38-year-old former CNBC producer Tallmadge D’Elia was killed earlier this month in what FEMA is calling the first death caused by an e-cigarette explosion, the Daily Dot reports.

D’Elia’s autopsy report, which was released last week, showed that the vape pen exploded, started a house fire and sent projectiles into his skull. He died of a “projectile wound of head” in his cranium. He also had burns on about 80 percent of his body. 

D’Elia used a mod pen, which is a vape that can be customized, distributed by Smok-E Mountain. The mod pen was manufactured in the Philippines.

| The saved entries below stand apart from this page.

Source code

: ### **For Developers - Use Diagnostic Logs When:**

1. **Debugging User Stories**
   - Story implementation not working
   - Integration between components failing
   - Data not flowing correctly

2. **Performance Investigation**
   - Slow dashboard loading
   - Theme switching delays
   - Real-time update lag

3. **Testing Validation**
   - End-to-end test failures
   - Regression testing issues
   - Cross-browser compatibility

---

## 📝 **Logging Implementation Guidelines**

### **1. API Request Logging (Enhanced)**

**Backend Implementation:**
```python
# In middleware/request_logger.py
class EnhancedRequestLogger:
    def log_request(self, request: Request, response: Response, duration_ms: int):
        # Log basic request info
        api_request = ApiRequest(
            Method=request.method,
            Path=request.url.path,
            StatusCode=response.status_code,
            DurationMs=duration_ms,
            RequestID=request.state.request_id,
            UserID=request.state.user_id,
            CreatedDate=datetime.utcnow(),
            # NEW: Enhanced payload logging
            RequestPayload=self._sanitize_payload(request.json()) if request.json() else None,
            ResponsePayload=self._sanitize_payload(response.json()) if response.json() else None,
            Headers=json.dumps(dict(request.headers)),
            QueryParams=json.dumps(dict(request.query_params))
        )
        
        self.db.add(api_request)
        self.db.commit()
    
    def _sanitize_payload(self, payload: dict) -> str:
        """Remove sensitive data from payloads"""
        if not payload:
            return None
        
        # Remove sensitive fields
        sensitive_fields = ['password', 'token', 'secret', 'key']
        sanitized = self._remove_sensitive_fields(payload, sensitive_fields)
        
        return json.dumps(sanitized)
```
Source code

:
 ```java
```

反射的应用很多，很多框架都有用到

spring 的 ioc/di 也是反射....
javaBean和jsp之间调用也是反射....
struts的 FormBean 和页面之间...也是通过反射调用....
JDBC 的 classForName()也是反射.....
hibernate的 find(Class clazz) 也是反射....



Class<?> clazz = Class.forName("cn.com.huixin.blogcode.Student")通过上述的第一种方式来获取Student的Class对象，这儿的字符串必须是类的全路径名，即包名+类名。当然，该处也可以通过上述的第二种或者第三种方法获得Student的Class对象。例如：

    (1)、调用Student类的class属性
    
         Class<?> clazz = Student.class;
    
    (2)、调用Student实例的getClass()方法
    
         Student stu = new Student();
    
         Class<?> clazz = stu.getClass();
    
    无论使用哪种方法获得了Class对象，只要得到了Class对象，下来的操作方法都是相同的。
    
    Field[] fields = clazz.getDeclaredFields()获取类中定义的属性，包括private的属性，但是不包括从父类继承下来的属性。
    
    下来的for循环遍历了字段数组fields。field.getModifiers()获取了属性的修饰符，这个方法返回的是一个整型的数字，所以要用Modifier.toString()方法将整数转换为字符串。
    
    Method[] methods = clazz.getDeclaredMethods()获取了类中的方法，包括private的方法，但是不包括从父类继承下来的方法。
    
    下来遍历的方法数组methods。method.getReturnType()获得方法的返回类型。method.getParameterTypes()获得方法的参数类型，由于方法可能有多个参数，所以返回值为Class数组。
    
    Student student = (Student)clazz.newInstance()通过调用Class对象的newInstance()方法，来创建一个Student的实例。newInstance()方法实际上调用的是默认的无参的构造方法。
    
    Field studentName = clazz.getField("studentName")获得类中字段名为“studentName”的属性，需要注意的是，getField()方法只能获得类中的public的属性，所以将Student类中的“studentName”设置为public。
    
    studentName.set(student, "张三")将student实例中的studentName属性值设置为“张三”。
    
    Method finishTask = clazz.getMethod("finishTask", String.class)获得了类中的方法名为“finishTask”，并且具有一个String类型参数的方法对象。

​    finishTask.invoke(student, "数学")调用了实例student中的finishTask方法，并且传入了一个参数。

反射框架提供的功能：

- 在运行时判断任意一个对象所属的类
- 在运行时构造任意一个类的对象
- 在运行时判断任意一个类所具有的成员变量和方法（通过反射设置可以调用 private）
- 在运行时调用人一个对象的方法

A spokesperson for Smok-E mountain told ABC affiliate WFTS that the issue most likely stemmed from the atomizer (the piece of the vape you put in your mouth) or the battery. 

A U.S. Fire Administration report from 2016 counts 195 incidents stemming from e-cigarettes exploding or catching on fire from 2009 to 2016. Those incidents resulted in 133 injuries, 38 of which were classified as severe. 

This report cited no deaths as a result from vape pens, which is why D’Elia’s is considered to be the first. The study also notes that there has also been one death recorded in the United Kingdom in an August 2014 incident in which “an e-cigarette that was being charged in a non-manufacturer approved device exploded and ignited nearby oxygen equipment.” 

In fact, vaping caused so many accidents on military ships and with equipment that the U.S. Navy completely banned vaping. 

The U.S. Fire Administration further points out that there are currently no regulations regarding the safety of e-cigarette batteries and components. 

In related news, a study out of Johns Hopkins University found that vaping might be exposing people to toxic metals and carcinogens including chromium, lead, and arsenic.